10 de fevereiro de 2021, 19h00
A 3ª Seção do Superior Tribunal de Justiça começou a pacificar, nesta quarta-feira (10/2), a questão sobre até que ponto o chamado pacote "anticrime" pode retroagir no que diz respeito às mudanças aplicadas ao crime de estelionato.
A Lei 13.964/2019 entrou em vigor em 24 de janeiro e transformou a ação referente ao crime do artigo 171 do Código Penal de pública incondicionada para pública condicionada à representação — com algumas exceções descritas nos incisos do parágrafo 5º (conduta praticada contra administração pública, direta ou indireta; contra criança ou adolescente; e contra maior de 70 anos ou incapaz).
Conforme publicou a ConJur, a mudança legislativa abriu divergência entre os colegiados que julgam direito penal. Para a 5ª Turma, a exigência de representação da vítima só retroage até o momento do oferecimento da denúncia, independentemente do momento da prática da infração penal. Assim, processos em curso não seriam afetados.
Esse entendimento é o mesmo apontado na única decisão colegiada tomada pelo Supremo Tribunal Federal até agora, pela 1ª Turma.

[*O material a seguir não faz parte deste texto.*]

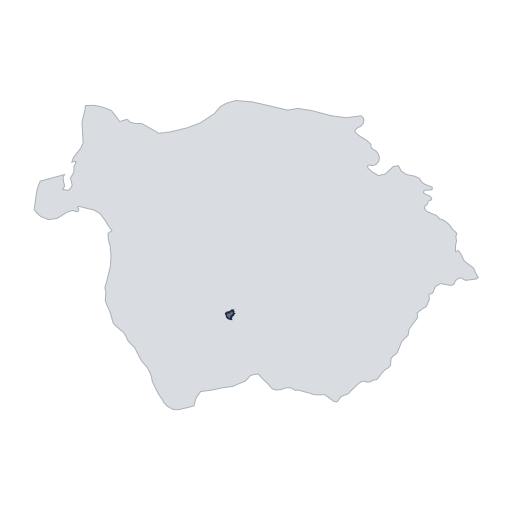 Ditrau, Harghita, Romania shown in context, rotated 181°
{"feature_id": "2599482B10116484891151", "entity_name": "Ditrau", "entity_type": "district", "adm_level": 2, "iso_a3": "ROU", "parent_name": "Romania", "parent_adm1": "Harghita", "projection": "orthographic", "projection_center": [25.527, 46.847], "detail": "fine", "context": "in_parent", "style": "filled", "palette": "slate", "viewbox_px": 512, "rotation_deg": 181, "n_neighbors": 0, "source": "geoboundaries", "source_scale": "gbopen_adm2", "svg_char_len": 5556}
<svg xmlns="http://www.w3.org/2000/svg" viewBox="0 0 512 512"><g transform="rotate(181 256 256)"><path d="M407.4,288.9L412.6,295.7L419.1,299.2L433.9,302.5L435.2,302.0L435.3,301.3L434.2,300.3L434.0,299.0L434.7,297.4L436.7,297.2L440.1,298.5L446.3,296.2L455.3,290.2L463.8,288.7L471.7,291.6L475.9,295.2L478.6,298.7L478.0,303.2L477.7,306.0L476.2,317.7L475.0,322.1L473.0,327.1L448.9,334.1L450.4,331.2L449.6,326.4L448.4,322.7L450.5,319.3L445.0,318.3L442.7,320.3L441.0,323.5L442.9,330.8L440.4,334.9L439.5,337.3L439.6,342.6L438.1,345.0L437.9,347.5L441.8,346.7L440.2,351.4L433.2,360.6L430.8,366.0L432.3,387.0L429.4,399.7L429.3,403.4L421.4,403.8L419.1,403.6L411.6,402.0L403.1,398.9L398.0,392.6L394.7,388.0L387.7,390.3L386.3,389.8L384.3,387.6L379.0,386.3L372.4,386.4L357.5,378.3L355.8,376.9L344.2,378.5L326.9,383.0L313.7,388.3L300.1,397.6L294.5,404.6L288.1,408.3L278.8,411.1L262.4,410.0L245.3,406.4L226.9,402.4L216.9,404.3L203.5,402.5L183.4,397.6L168.3,395.8L153.4,398.0L151.0,395.8L150.5,393.5L151.2,390.2L153.3,387.7L157.0,385.8L159.0,383.8L159.2,381.7L155.3,378.3L147.2,373.4L143.9,370.4L143.1,369.7L143.0,367.1L141.4,365.0L138.2,363.4L135.8,360.7L134.3,356.7L134.8,353.1L137.4,349.8L140.6,348.4L144.5,349.0L146.1,348.1L145.5,345.7L141.9,342.5L135.1,338.5L128.0,340.3L120.5,347.7L115.2,348.8L112.3,343.4L106.8,340.0L98.7,338.6L93.9,336.4L92.1,333.3L88.7,330.8L81.0,327.9L81.1,325.5L82.4,325.0L85.1,325.0L88.9,324.6L89.5,323.3L89.6,322.1L86.8,320.4L83.9,319.2L82.4,318.1L81.5,316.8L81.3,315.6L82.2,314.8L83.4,314.8L84.6,314.1L85.4,311.3L87.2,309.1L88.3,308.3L88.3,306.6L87.2,304.9L85.7,303.4L83.4,302.5L76.2,299.6L72.6,296.0L70.4,295.8L66.9,293.7L63.1,290.5L60.0,286.1L56.6,283.2L55.7,282.0L55.7,281.0L56.4,279.8L56.5,278.5L55.8,274.4L56.7,270.1L56.7,266.0L56.8,264.1L56.1,263.5L55.5,264.1L54.5,264.8L53.7,264.9L51.2,261.8L48.2,255.5L46.1,253.4L41.8,250.3L38.3,247.7L35.9,242.5L33.4,238.4L35.3,236.9L46.0,235.3L50.8,237.8L53.1,237.2L55.4,235.5L56.6,234.1L56.9,232.5L58.1,230.7L61.7,230.0L71.1,231.7L75.1,229.2L76.5,227.8L77.6,224.6L78.7,222.0L82.2,220.8L82.2,218.4L81.9,215.8L84.1,210.1L85.5,207.8L87.4,207.0L89.8,205.3L94.0,201.7L93.2,198.4L94.1,196.0L98.6,190.2L102.0,184.6L102.1,181.7L102.7,179.2L105.6,176.6L108.7,173.1L113.0,162.1L114.5,160.3L117.1,158.3L119.1,156.2L119.6,148.9L121.5,146.8L124.9,144.6L128.4,140.9L131.3,136.5L133.5,134.4L136.3,134.0L139.3,132.3L142.7,131.8L145.9,132.8L148.0,132.4L151.2,130.3L159.4,122.2L160.6,120.6L162.2,119.5L168.7,116.9L170.4,114.1L172.7,111.5L175.5,111.8L184.6,118.5L194.6,118.3L196.4,118.6L197.0,118.8L198.2,119.3L211.4,122.7L213.4,122.4L214.0,122.2L219.3,124.9L224.0,124.6L228.5,122.9L233.2,122.3L237.4,123.5L240.7,127.2L249.0,135.1L251.5,138.0L255.4,137.6L259.7,136.2L264.1,131.0L277.5,125.1L287.6,123.6L297.5,121.2L309.0,119.5L312.3,114.6L314.1,111.3L315.3,105.2L321.4,103.3L327.3,102.0L329.3,101.2L333.6,100.9L336.9,101.4L342.1,104.3L345.7,108.0L347.2,111.0L350.4,115.2L353.7,121.1L357.5,128.9L358.3,132.9L359.8,137.2L362.6,142.4L367.8,148.2L368.6,149.3L371.0,153.3L375.7,162.3L379.6,165.9L383.0,169.7L384.7,173.7L387.1,177.2L392.8,181.9L397.4,186.1L401.4,198.6L404.2,204.3L405.9,208.6L405.4,217.6L406.6,221.4L404.7,228.5L401.5,242.7L400.9,253.9L401.8,259.9L402.0,263.8L403.0,266.2L404.1,271.3L404.4,275.8L403.1,277.1L401.3,278.2L400.5,279.1L402.4,281.1L404.9,284.7L407.4,288.9Z" fill="#d9dde1" stroke="#a8b0b8" stroke-width="1"/><path d="M284.3,198.5L284.5,198.5L284.7,198.4L285.0,198.4L285.2,198.2L285.3,198.0L285.4,197.9L285.3,197.7L285.2,197.7L285.0,197.4L284.9,197.3L284.9,197.2L284.6,196.9L284.5,196.6L284.6,196.3L284.6,196.1L284.6,195.8L284.5,195.6L284.4,195.5L284.4,195.4L284.4,195.2L284.3,194.9L284.2,194.7L284.1,194.4L283.9,194.3L283.8,194.2L283.7,194.0L283.6,193.9L283.4,193.8L283.4,193.7L283.2,193.6L283.1,193.3L282.8,193.3L282.8,193.2L282.7,193.1L282.5,192.9L282.4,192.9L282.2,192.8L281.8,192.8L281.6,192.7L281.4,192.8L281.3,192.7L281.2,192.7L280.9,192.6L280.7,192.7L280.4,192.5L280.4,192.4L280.2,192.3L280.1,192.2L279.8,192.2L279.9,192.3L279.8,192.5L280.0,192.5L279.9,192.7L279.9,192.8L279.8,193.0L280.0,193.2L280.0,193.3L280.1,193.5L280.0,193.9L280.0,194.0L280.1,194.3L279.8,194.3L279.7,194.3L279.7,194.5L279.8,194.7L279.8,194.8L279.8,195.0L279.7,195.0L279.8,195.1L279.7,195.3L279.6,195.5L279.5,195.8L279.4,195.8L279.1,195.7L278.9,195.6L278.7,195.7L278.6,195.8L278.5,196.1L278.4,196.2L278.4,196.3L278.2,196.4L278.0,196.2L277.8,196.2L277.8,196.3L277.7,196.3L277.6,196.5L277.6,196.8L277.7,197.0L277.8,197.0L277.9,197.3L277.7,197.4L277.5,197.5L277.2,197.6L277.3,197.9L277.2,197.9L277.0,198.0L277.3,198.1L277.3,198.3L277.2,198.5L277.3,198.6L277.5,198.7L277.5,198.8L277.5,199.0L277.4,199.0L277.5,199.9L277.7,200.0L277.8,200.0L277.8,199.9L277.9,200.0L277.7,200.1L277.8,200.3L277.7,200.3L277.8,200.4L277.9,200.7L277.9,200.8L277.9,201.1L278.2,201.2L278.2,201.3L278.3,201.4L278.2,201.4L278.3,201.3L278.5,201.4L278.6,201.5L278.8,201.4L279.1,201.3L279.2,201.2L279.3,201.1L279.5,201.1L279.7,200.9L279.7,201.0L279.7,200.9L279.8,200.9L280.0,200.8L280.1,200.7L280.1,200.8L280.1,200.7L280.3,200.6L280.4,200.4L280.5,200.4L280.6,200.2L280.8,200.1L281.0,200.0L280.9,199.8L281.0,199.8L281.1,199.7L281.2,199.8L281.4,199.7L281.5,199.6L281.8,199.6L281.8,199.4L281.9,199.2L282.0,199.1L281.9,199.0L281.9,198.9L281.9,198.7L282.0,198.6L282.4,198.7L282.5,198.6L282.8,198.7L283.0,198.7L283.1,198.8L283.2,198.7L283.4,198.8L283.3,199.0L283.2,199.1L282.9,199.3L283.0,199.3L283.3,199.4L283.5,199.3L283.5,199.2L283.8,199.0L284.0,199.0L284.0,198.9L284.1,198.7L284.3,198.5Z" fill="#64748b" stroke="#1e293b" stroke-width="1.5"/></g></svg>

Para a 6ª Turma, a norma retroage até o trânsito em julgado da ação por estelionato, mas não leva à imediata extinção da punibilidade. O colegiado entendeu que, na hipótese, a vítima deveria ser intimada para manifestar o interesse na continuação da persecução penal, no prazo de 30 dias, sob pena de decadência.
Colegiado que uniformiza essa discussão, a 3ª Seção ainda não chegou a uma conclusão porque o ministro Felix Fischer pediu vista para melhor analisar a matéria. Três votos foram proferidos, em que já há divergência.

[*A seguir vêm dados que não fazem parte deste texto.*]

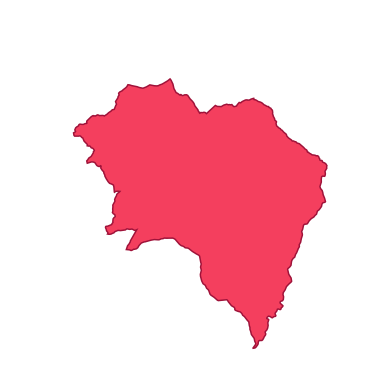 the district of Pucara, Azuay, Ecuador, rotated 297°
{"feature_id": "8360857B91188181337605", "entity_name": "Pucara", "entity_type": "district", "adm_level": 2, "iso_a3": "ECU", "parent_name": "Ecuador", "parent_adm1": "Azuay", "projection": "mercator", "projection_center": [-79.542, -3.174], "detail": "fine", "context": "isolated", "style": "filled", "palette": "rose", "viewbox_px": 384, "rotation_deg": 297, "n_neighbors": 0, "source": "geoboundaries", "source_scale": "gbopen_adm2", "svg_char_len": 6053}
<svg xmlns="http://www.w3.org/2000/svg" viewBox="0 0 384 384"><g transform="rotate(297 192 192)"><path d="M110.9,159.6L112.1,162.6L112.2,164.3L113.4,165.4L114.4,165.9L114.9,166.8L116.2,168.3L117.8,169.0L120.3,169.1L123.5,170.0L125.8,172.0L126.2,172.7L130.6,177.5L132.5,180.0L134.1,183.7L134.7,184.6L136.1,185.6L137.4,187.5L138.1,188.0L138.6,188.6L139.0,189.7L142.2,195.8L142.3,197.0L142.2,198.5L139.7,204.6L139.3,206.9L139.6,208.1L139.6,209.7L139.2,211.2L140.1,213.6L140.2,214.6L139.2,219.4L138.8,224.1L138.8,226.6L138.3,227.9L133.1,231.9L132.1,232.9L129.0,233.7L126.4,235.9L122.5,236.8L120.8,237.8L117.2,241.0L115.3,243.5L114.9,246.2L112.9,248.7L112.3,250.9L111.5,252.0L109.2,254.4L108.7,255.6L108.2,259.6L107.1,263.8L107.2,264.8L111.8,271.9L111.5,273.0L110.7,274.2L108.6,278.8L108.4,282.0L107.7,283.0L106.6,283.6L106.4,284.0L106.3,284.7L106.6,287.5L107.0,289.0L107.0,289.7L106.4,291.5L105.2,293.1L104.8,295.3L102.7,299.7L102.2,301.3L102.0,301.6L98.9,303.8L97.5,305.2L95.9,306.0L94.4,307.6L92.0,309.6L89.8,313.9L87.7,315.5L85.9,317.7L84.8,317.8L80.7,317.2L80.5,317.4L81.6,318.9L83.0,319.5L85.7,319.9L86.7,319.9L87.8,319.4L89.3,319.1L90.0,319.3L90.5,319.8L90.9,320.8L91.5,321.7L92.4,322.1L94.2,322.2L95.6,322.1L98.1,322.4L99.1,322.1L99.9,321.1L100.7,320.7L103.1,321.3L105.0,321.2L107.7,320.4L109.9,318.9L113.0,318.4L113.3,317.8L113.2,316.1L114.2,315.8L116.0,316.4L116.6,318.4L116.2,319.7L116.4,320.4L116.5,320.8L118.0,321.4L119.1,322.8L119.5,322.9L120.0,322.8L121.1,321.4L121.8,321.1L124.7,321.6L126.3,321.3L126.9,321.9L127.2,323.9L127.4,324.1L128.1,324.4L129.4,324.1L130.6,324.7L131.5,324.8L132.0,324.6L132.9,321.2L133.3,320.7L134.4,320.5L135.1,320.9L136.2,322.0L137.6,322.2L140.2,321.2L142.0,319.6L143.8,319.0L147.1,319.4L150.6,319.1L154.0,320.1L156.8,321.2L157.7,321.3L160.4,319.3L162.6,315.6L166.5,312.3L167.3,312.2L169.4,313.1L171.6,313.5L175.0,312.3L176.5,312.0L178.9,312.3L180.5,313.1L183.5,312.6L185.3,312.8L189.8,312.4L192.0,312.5L193.7,311.5L196.6,311.6L199.9,310.6L203.4,310.0L204.5,309.5L206.7,307.6L209.1,307.5L212.8,306.5L213.4,306.5L214.3,306.9L215.7,308.9L216.2,309.2L219.6,309.5L222.5,310.4L225.0,311.9L227.1,312.3L228.7,313.0L231.9,312.4L234.0,313.4L237.4,313.9L238.2,313.9L239.7,313.4L241.0,313.3L242.0,313.7L243.2,315.1L244.0,315.3L246.6,313.0L249.1,310.1L251.1,308.6L252.4,307.3L253.5,304.9L254.9,303.5L259.6,302.7L262.2,301.3L264.4,300.6L265.2,300.9L265.7,301.7L266.1,302.9L266.3,303.1L267.5,303.0L268.7,302.6L270.9,301.1L274.4,301.3L275.5,300.5L276.7,300.3L276.9,300.0L277.8,298.6L278.1,297.3L278.0,294.9L278.1,294.5L279.0,293.7L279.0,293.2L278.5,292.1L278.6,291.3L279.7,290.6L280.0,289.8L281.0,288.8L281.3,287.9L281.2,287.1L280.6,286.2L280.7,285.4L280.4,284.2L279.6,282.1L279.9,280.4L279.8,279.2L280.3,277.6L280.0,276.9L280.1,276.6L281.2,275.6L281.5,275.0L281.7,272.9L282.4,271.3L283.8,265.6L283.3,263.5L283.9,261.7L283.5,260.6L283.6,259.4L283.0,258.3L283.0,257.9L283.5,257.1L284.0,253.4L284.9,251.0L285.6,250.5L286.3,249.6L287.0,246.4L287.9,244.3L287.9,243.0L288.5,242.0L288.6,239.7L289.0,239.0L289.3,237.4L291.3,235.7L292.8,235.5L293.2,235.0L293.7,233.1L294.9,232.2L296.2,230.3L297.8,228.8L298.1,228.3L299.1,228.0L301.0,226.8L301.5,226.2L301.7,225.3L302.4,224.2L302.3,222.2L302.9,221.5L302.3,219.9L302.5,218.2L302.4,216.6L303.1,214.3L303.2,212.4L302.7,209.8L303.0,207.8L302.9,206.6L302.5,205.3L302.8,204.9L303.5,204.6L303.4,204.3L301.4,202.3L300.1,201.5L299.2,200.1L299.1,199.2L298.2,197.8L295.3,195.6L293.6,194.9L293.2,193.4L290.4,192.7L288.8,192.6L287.4,191.1L287.1,190.4L287.1,190.1L288.0,187.8L287.2,186.8L286.8,185.5L286.2,184.8L286.0,183.1L283.8,180.8L281.4,179.3L279.7,175.6L279.7,173.5L268.4,169.3L268.8,167.8L268.5,166.5L267.3,165.1L266.9,163.8L265.7,163.2L265.8,162.8L266.8,161.5L267.1,160.6L267.8,160.1L268.1,159.6L270.1,155.4L271.7,153.7L272.2,152.9L273.0,151.3L274.1,148.0L276.1,144.4L276.2,143.1L275.2,141.3L273.8,140.1L273.5,139.3L273.8,137.9L273.6,137.6L273.0,137.5L272.9,136.9L273.4,134.3L273.3,132.8L276.0,128.9L279.5,126.0L282.1,122.6L282.8,121.1L280.1,119.9L274.6,116.4L272.6,114.5L271.4,113.7L270.5,112.4L269.6,110.3L268.3,105.8L264.9,103.6L262.2,101.2L261.2,97.7L260.9,95.3L259.4,89.9L259.1,87.9L258.5,86.2L256.2,86.1L254.7,85.6L251.8,84.2L250.5,83.8L248.3,82.2L246.8,81.8L246.3,82.0L245.5,82.9L244.9,83.0L243.6,82.8L242.2,83.2L237.9,82.8L235.9,84.9L234.4,84.8L230.3,85.2L229.2,83.8L228.7,83.5L227.3,83.1L224.8,81.7L222.8,81.0L220.0,79.4L219.8,77.9L218.0,74.7L218.1,73.8L217.7,72.6L216.0,71.6L215.7,70.7L215.1,70.0L215.2,69.3L214.8,68.9L213.3,68.0L207.7,66.1L207.3,66.1L206.3,66.6L205.7,67.1L205.2,66.9L204.5,65.8L202.9,64.5L202.2,63.1L201.8,61.8L201.4,61.1L200.7,60.7L199.8,60.8L199.0,60.6L197.6,59.7L196.3,59.2L194.1,59.4L193.2,60.7L192.8,60.8L190.9,59.6L188.8,61.2L188.5,62.1L190.3,65.6L191.0,66.4L191.2,67.4L190.5,69.2L190.6,70.1L188.3,72.8L186.9,77.0L186.6,77.4L185.6,77.6L185.9,78.9L186.5,79.9L186.5,80.4L185.6,82.3L185.9,83.4L185.8,84.2L184.9,85.9L184.5,86.2L183.3,85.8L182.2,86.3L177.9,86.0L175.3,84.6L173.5,84.5L171.9,84.1L170.1,85.6L173.2,88.8L173.9,90.4L174.1,92.1L172.4,95.2L172.3,96.8L172.7,98.0L173.9,98.6L173.9,99.0L173.7,99.3L172.8,99.4L171.7,100.1L170.4,102.5L170.0,104.0L168.6,105.1L167.6,106.5L166.5,107.3L164.8,109.7L163.1,112.6L162.3,114.6L162.6,116.9L162.5,118.8L161.2,120.0L156.3,123.1L156.0,123.1L156.5,123.3L157.2,123.1L157.7,123.4L159.0,125.4L159.8,127.5L158.9,127.3L156.9,126.3L155.6,126.1L154.2,126.4L152.0,126.3L150.2,126.5L148.8,127.5L148.4,127.5L144.4,127.4L142.8,128.3L140.7,129.1L139.2,130.1L137.6,130.4L136.9,131.8L136.8,133.4L135.4,134.7L135.0,134.7L133.6,134.1L132.2,133.9L129.9,134.8L128.9,135.4L127.7,135.1L126.5,135.2L123.2,132.3L122.4,131.0L121.9,130.8L121.0,131.1L119.8,132.5L118.6,133.5L117.7,135.4L116.9,135.9L116.2,135.8L116.5,136.9L117.2,138.2L118.2,139.4L118.6,139.5L120.1,140.9L121.8,141.4L124.2,143.5L125.2,145.9L127.8,149.6L128.0,149.9L129.4,150.5L129.7,151.0L130.4,153.4L131.7,155.3L131.8,156.1L131.7,158.1L132.0,158.8L133.3,159.9L120.4,159.3L119.7,159.6L117.1,159.5L114.9,159.0L110.9,159.6Z" fill="#f43f5e" stroke="#9f1239" stroke-width="1.5"/></g></svg>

Para ele, embora a alteração da lei "anticrime" tenha criado uma condição a mais para a ação penal, a norma tem natureza penal porque afeta o direito do Estado de punir. Assim, deve retroagir em benefício do réu. Citou ainda o risco de ofensa ao princípio da isonomia. Duas pessoas que tenham cometido o crime no mesmo dia podem ter resultados drasticamente diferentes.
Por fim, apontou o princípio finalístico da lei. Se a lei exige a representação da vítima para a ação penal, o autor, ao saber dessa possibilidade, pode negociar a reparação do dano. Assim, consegue-se a pacificação social. "A vítima é reparada, o autor sente os efeitos da ação estatal por ter que reparar os danos, e a sociedade é atendida, porque não vê suas cadeiras mais lotadas", disse.
Para ele, não há como o Judiciário concluir que a norma da lei "anticrime" é de direito material penal, simplesmente porque o Congresso, ao editá-la, não concluiu da mesma forma. Também criticou o alcance indeterminado que a retroação da norma pode ganhar.
"Imagine alguém que foi julgado e condenado, que a decisão transitou em julgado, agora ter que voltar e perguntar à vítima se ela queria o processo. Não se pode saber o tamanho da Caixa de Pandora que vai se abrir com a retroatividade. Ou então que se estabeleça algum parâmetro. Pelo menos proteja a coisa julgada", disse.
Terceiro a votar, o ministro Antonio Saldanha Palheiro seguiu a divergência. "Entendo que a questão da retroatividade da norma penal, ainda que mais benéfica ao réu, tem que observar marcos temporais. Não optaria pelo oferecimento da denúncia. Mas a denúncia recebida, ela forma e consolida a relação processual", destacou.